The simple fact is: When you continue to talk in scientific terms, that will not point you towards the phenomena that are there to realize on the path, which is completely described "from the perspective awareness" (forgive this trivialization). Well, maybe if you read people in the cybernetics/sociology/biology corner, like Humberto Maturana, Heinz von Förster, maybe even Benoit Mandelbrot, concepts about autopoiesis, Nassi Taleb's black swans, it may happen that your thinking drifts towards an inversion from the paradigma of dimensionality to a paradigma of dependent arising. They're really close to it. Maybe it helps dwelling 20 years over an interpretation of the first three pages of the Tao Te King to get your thinking set up this way.
But to take laws which are based on dimensionality and telling they don't work in dependent arising, therefore dependent arising is wrong, is just mixing up things. There's nothing new to be won by doing that. And not knowledge either.
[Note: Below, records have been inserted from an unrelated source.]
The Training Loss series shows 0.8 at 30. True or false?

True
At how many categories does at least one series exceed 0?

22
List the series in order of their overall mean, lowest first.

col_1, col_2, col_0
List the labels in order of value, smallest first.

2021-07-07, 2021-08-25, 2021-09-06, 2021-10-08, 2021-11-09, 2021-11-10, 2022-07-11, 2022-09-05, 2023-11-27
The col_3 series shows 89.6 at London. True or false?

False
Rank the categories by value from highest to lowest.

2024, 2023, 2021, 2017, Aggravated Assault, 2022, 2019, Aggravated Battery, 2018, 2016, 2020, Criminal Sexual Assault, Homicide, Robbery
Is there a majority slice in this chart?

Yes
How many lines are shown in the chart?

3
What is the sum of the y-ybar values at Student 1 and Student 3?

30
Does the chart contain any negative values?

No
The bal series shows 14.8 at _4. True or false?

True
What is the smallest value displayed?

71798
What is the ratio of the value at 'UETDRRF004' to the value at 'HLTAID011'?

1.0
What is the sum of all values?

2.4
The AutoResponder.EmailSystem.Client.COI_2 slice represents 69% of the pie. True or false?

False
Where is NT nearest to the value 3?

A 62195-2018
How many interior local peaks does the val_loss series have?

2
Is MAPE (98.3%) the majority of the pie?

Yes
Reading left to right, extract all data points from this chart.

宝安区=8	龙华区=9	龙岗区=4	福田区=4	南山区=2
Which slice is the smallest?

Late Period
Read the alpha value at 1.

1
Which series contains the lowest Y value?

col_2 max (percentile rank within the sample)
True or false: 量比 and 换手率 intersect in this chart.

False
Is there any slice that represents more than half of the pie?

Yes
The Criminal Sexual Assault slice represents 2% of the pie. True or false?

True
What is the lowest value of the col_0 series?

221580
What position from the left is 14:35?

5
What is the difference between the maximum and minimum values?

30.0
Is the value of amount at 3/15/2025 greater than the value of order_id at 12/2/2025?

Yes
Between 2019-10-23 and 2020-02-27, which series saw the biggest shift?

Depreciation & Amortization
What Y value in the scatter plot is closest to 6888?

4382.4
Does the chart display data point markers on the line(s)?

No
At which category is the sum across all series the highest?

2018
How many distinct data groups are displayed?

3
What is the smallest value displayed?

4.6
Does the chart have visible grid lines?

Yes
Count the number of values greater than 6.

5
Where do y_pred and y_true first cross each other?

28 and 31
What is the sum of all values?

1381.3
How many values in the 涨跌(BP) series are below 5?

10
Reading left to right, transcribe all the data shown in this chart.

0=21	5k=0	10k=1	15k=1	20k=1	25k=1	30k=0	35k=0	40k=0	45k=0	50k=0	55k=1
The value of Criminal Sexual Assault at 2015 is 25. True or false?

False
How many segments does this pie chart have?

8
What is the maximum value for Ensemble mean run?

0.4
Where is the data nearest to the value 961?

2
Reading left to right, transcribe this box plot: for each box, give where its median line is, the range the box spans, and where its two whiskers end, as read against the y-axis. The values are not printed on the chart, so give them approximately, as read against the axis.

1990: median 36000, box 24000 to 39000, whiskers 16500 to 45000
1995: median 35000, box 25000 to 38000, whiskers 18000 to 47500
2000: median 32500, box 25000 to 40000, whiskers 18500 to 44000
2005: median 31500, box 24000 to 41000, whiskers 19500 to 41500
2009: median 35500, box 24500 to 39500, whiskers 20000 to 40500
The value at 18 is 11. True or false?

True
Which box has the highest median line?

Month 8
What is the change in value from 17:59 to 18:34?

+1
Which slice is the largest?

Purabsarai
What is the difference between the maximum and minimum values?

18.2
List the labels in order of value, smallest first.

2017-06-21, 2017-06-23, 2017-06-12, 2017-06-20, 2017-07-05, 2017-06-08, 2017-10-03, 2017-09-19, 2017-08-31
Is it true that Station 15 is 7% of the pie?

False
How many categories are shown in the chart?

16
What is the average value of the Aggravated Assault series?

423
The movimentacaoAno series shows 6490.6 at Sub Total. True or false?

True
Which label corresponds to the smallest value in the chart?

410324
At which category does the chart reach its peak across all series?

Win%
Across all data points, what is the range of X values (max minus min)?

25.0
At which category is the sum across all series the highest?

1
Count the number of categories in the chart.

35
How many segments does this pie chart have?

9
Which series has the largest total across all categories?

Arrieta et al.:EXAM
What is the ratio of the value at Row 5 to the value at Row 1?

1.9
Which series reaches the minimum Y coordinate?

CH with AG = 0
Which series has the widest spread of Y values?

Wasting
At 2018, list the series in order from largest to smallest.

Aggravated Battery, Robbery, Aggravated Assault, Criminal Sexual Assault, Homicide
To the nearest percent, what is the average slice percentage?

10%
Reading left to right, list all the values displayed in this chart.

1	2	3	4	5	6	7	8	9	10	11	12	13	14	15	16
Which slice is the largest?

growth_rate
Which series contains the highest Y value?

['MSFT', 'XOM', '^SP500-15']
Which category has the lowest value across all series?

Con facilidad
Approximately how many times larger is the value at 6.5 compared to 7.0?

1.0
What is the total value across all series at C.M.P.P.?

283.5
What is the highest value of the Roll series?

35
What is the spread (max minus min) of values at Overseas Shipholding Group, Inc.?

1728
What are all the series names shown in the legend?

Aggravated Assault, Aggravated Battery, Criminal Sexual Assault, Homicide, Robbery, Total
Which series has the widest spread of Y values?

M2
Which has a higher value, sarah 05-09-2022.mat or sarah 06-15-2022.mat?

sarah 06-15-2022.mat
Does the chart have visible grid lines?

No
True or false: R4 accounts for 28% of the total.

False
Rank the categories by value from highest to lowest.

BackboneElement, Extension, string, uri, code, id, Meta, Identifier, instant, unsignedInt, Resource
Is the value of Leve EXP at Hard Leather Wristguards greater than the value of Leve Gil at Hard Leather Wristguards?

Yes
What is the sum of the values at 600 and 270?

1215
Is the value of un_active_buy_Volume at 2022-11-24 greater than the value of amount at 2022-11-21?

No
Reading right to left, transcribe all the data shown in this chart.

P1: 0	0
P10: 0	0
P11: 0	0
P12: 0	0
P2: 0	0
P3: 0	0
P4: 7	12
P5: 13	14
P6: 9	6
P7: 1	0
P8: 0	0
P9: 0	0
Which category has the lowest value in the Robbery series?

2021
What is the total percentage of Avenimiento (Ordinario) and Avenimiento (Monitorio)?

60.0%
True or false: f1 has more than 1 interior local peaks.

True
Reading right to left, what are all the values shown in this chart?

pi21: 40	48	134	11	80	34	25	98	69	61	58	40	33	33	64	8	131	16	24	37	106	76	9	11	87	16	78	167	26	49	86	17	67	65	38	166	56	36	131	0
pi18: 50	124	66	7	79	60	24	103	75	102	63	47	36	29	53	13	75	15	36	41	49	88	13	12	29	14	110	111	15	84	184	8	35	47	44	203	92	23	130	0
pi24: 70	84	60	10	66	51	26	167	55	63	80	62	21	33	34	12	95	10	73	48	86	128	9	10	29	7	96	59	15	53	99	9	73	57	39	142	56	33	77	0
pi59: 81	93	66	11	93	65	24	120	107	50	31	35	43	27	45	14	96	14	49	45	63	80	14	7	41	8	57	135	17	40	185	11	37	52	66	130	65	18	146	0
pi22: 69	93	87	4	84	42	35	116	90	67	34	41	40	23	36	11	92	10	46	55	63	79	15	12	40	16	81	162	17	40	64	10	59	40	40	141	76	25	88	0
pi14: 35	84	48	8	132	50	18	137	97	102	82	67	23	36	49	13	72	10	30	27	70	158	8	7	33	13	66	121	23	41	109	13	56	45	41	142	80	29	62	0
Of course, you can do the Zen way, sit down, and wait until realization comes spontaneously. You can do the yoga way, merge self into the observer and forget about it, but that still won't make you understand what's written in buddhist texts. Even to grasp ayurveda you won't get around the terminology of the Baghavad Gita (and if you understand that, you will probably grasp the "good"/"bad", halal, kosher-Principle of quite some religions). Starting from there you can probably even make modern adjustments to it, that don't violate the rest of the system.
You don't need to do that. It's not needed for practice. But that's what many people here apparently want to do: talk about it.